Baca Juga: Balas Sanksi Barat, Vladimir Putin Ancam Pembatasan Ekspor Uranium Rusia
Uji demonstratif
Putin, yang bertanggung jawab atas kekuatan nuklir terbesar di dunia, menandatangani undang-undang November lalu yang mencabut ratifikasi Rusia atas perjanjian global yang melarang uji senjata nuklir.
Ini sebuah langkah yang menurutnya dirancang untuk menyelaraskan Rusia dengan Amerika Serikat, yang menandatangani tetapi tidak pernah meratifikasi perjanjian tersebut.
Diplomat Rusia mengatakan saat itu bahwa Moskow tidak akan melanjutkan pengujian nuklir kecuali Washington melakukannya.
Putin mengatakan pada bulan Juni Rusia dapat menguji senjata nuklir "jika perlu", tetapi tidak melihat perlunya melakukannya saat ini.
Amerika Serikat terakhir kali menguji pada tahun 1992. Hanya Korea Utara yang telah melakukan uji coba yang melibatkan ledakan nuklir abad ini.

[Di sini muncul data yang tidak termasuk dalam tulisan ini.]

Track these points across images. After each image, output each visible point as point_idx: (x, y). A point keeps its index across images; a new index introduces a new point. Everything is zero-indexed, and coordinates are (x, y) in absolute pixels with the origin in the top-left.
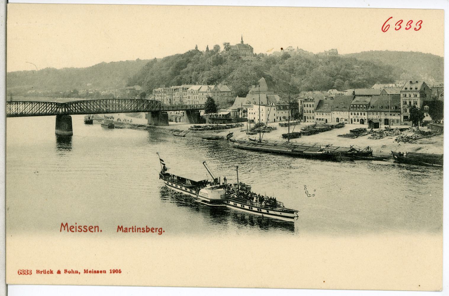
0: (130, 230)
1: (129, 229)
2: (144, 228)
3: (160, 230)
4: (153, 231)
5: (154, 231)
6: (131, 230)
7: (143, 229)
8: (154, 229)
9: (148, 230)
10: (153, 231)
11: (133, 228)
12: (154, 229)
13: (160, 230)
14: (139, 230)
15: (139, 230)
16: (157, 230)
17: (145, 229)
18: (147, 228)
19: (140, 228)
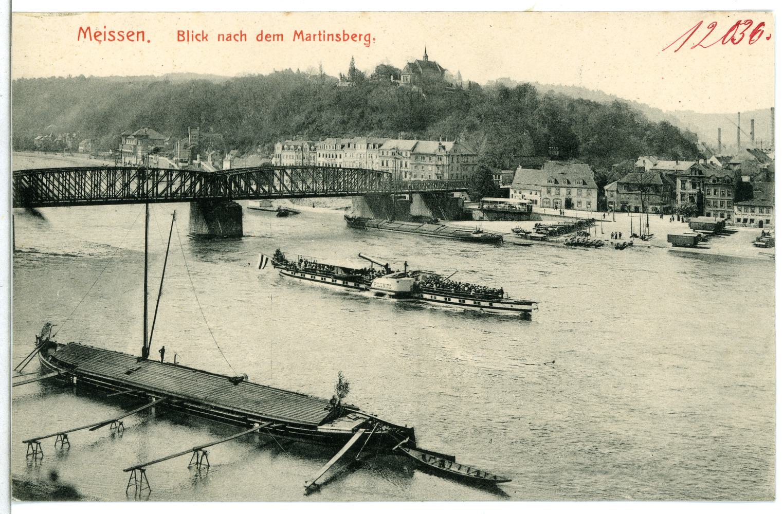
0: (316, 37)
1: (314, 35)
2: (339, 35)
3: (367, 39)
4: (355, 39)
5: (357, 39)
6: (317, 37)
7: (338, 35)
8: (356, 36)
9: (346, 37)
10: (355, 39)
11: (320, 34)
12: (356, 36)
13: (367, 39)
14: (331, 37)
15: (331, 37)
16: (362, 38)
17: (341, 37)
18: (344, 35)
19: (332, 35)
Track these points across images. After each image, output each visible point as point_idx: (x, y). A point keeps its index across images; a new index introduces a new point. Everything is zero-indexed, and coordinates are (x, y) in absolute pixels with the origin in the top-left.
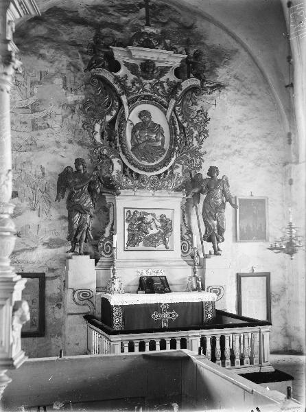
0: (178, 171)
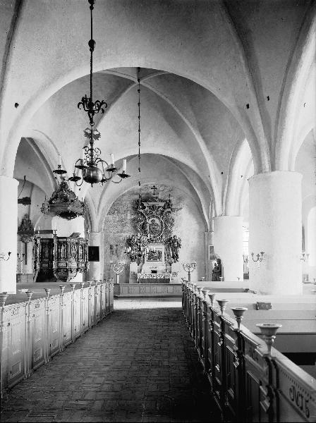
0: (164, 237)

Seorang anggota senior lembaga pemikir Rusia menyarankan pada bulan Mei agar Moskow mempertimbangkan ledakan nuklir "demonstratif" untuk menakut-nakuti Barat.
Baca Juga: Peringatan Vladimir Putin: AS Jangan Coba Mengalahkan Moskow di Asia
Dalam sebuah artikel untuk Profil, sebuah majalah bisnis, Dmitry Suslov mengatakan Rusia perlu bertindak untuk mencegah Barat melewati batas merah.
"Dampak politik dan psikologis dari awan jamur nuklir, yang akan ditayangkan langsung di semua saluran TV di seluruh dunia, diharapkan akan mengingatkan politisi Barat tentang satu hal yang telah mencegah perang antara negara-negara besar sejak 1945 dan yang kini sebagian besar telah hilang - ketakutan akan perang nuklir," tulis Suslov.